Oil major Shell recorded a 25 percent decrease in its second quarter profit due to lower oil prices while its production was up by 4 percent during the period.
Shell on Thursday posted CCS earnings excluding identified items of $3.6 billion for 2Q 2019, a 25% decrease compared to 2Q 2018 and earnings of $4.8 billion.
Compared with the second quarter 2018, CCS earnings attributable to shareholders excluding identified items were $3.5 billion, reflecting lower realized oil, gas and LNG prices, weaker realized chemicals and refining margins as well as higher provisions, partly offset by improved production, Shell said.
Earnings also included a negative impact of $63 million related to the implementation of IFRS 16.
In the second quarter of 2019, Shell’s revenues were $90.5 billion, compared to $96.8 billion in the corresponding period last year.
Total production available for sale in 2Q 2019 was 3.58 million barrels of oil equivalent a day, a 4% increase compared to 3.442 million barrels of oil equivalent a day in the same period last year.
Royal Dutch Shell Chief Executive Officer, Ben van Beurden, commented: “We have delivered good cash flow performance, despite earnings volatility, in a quarter that has seen challenging macroeconomic conditions in refining and chemicals as well as lower gas prices.

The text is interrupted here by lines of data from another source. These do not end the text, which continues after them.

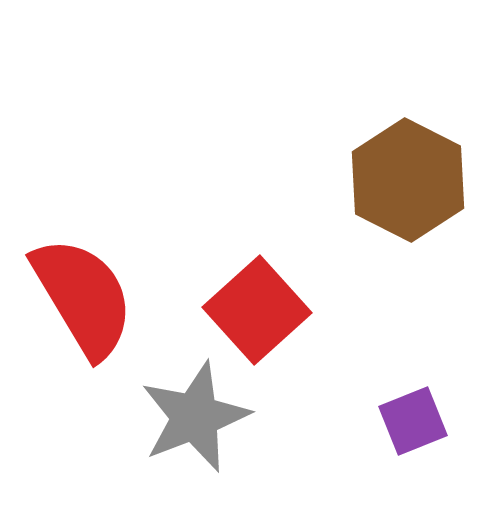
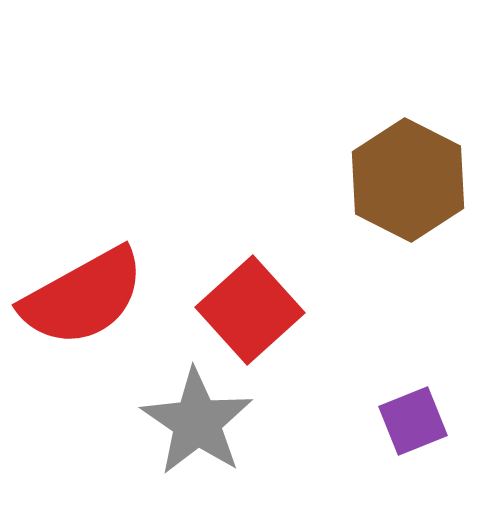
red semicircle: rotated 92 degrees clockwise
red square: moved 7 px left
gray star: moved 2 px right, 5 px down; rotated 17 degrees counterclockwise
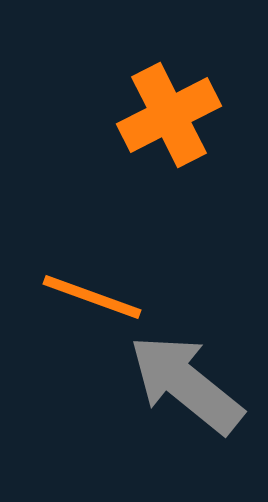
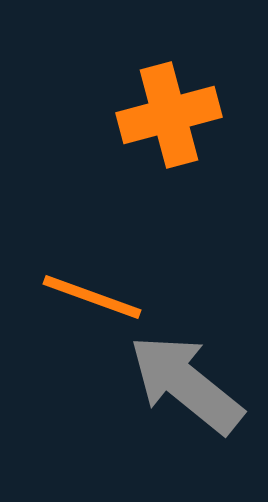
orange cross: rotated 12 degrees clockwise
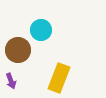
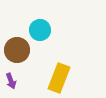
cyan circle: moved 1 px left
brown circle: moved 1 px left
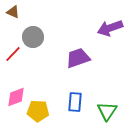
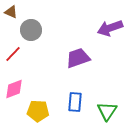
brown triangle: moved 2 px left
gray circle: moved 2 px left, 7 px up
pink diamond: moved 2 px left, 8 px up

“This quarter we achieved some key milestones, such as the start-up of Appomattox and the first LNG cargo from Prelude. These add to our competitive portfolio, which is expected to generate additional cash in the coming quarters. The resilience of our Upstream and customer-facing businesses and their ability to generate cash support the delivery of our 2020 outlook, which remains unchanged.”
For the third quarter 2019, Shell expects integrated gas production to be at a similar level as in the third quarter 2018. LNG liquefaction volumes are expected to increase slightly compared with the third quarter 2018, mainly due to project rampups.
Compared with the third quarter 2018, Upstream production is expected to be higher by some 50 – 100 thousand boe/d, mainly due to field ramp-ups and the transfer of the Salym asset from the Integrated Gas segment, partly offset by field decline and divestments.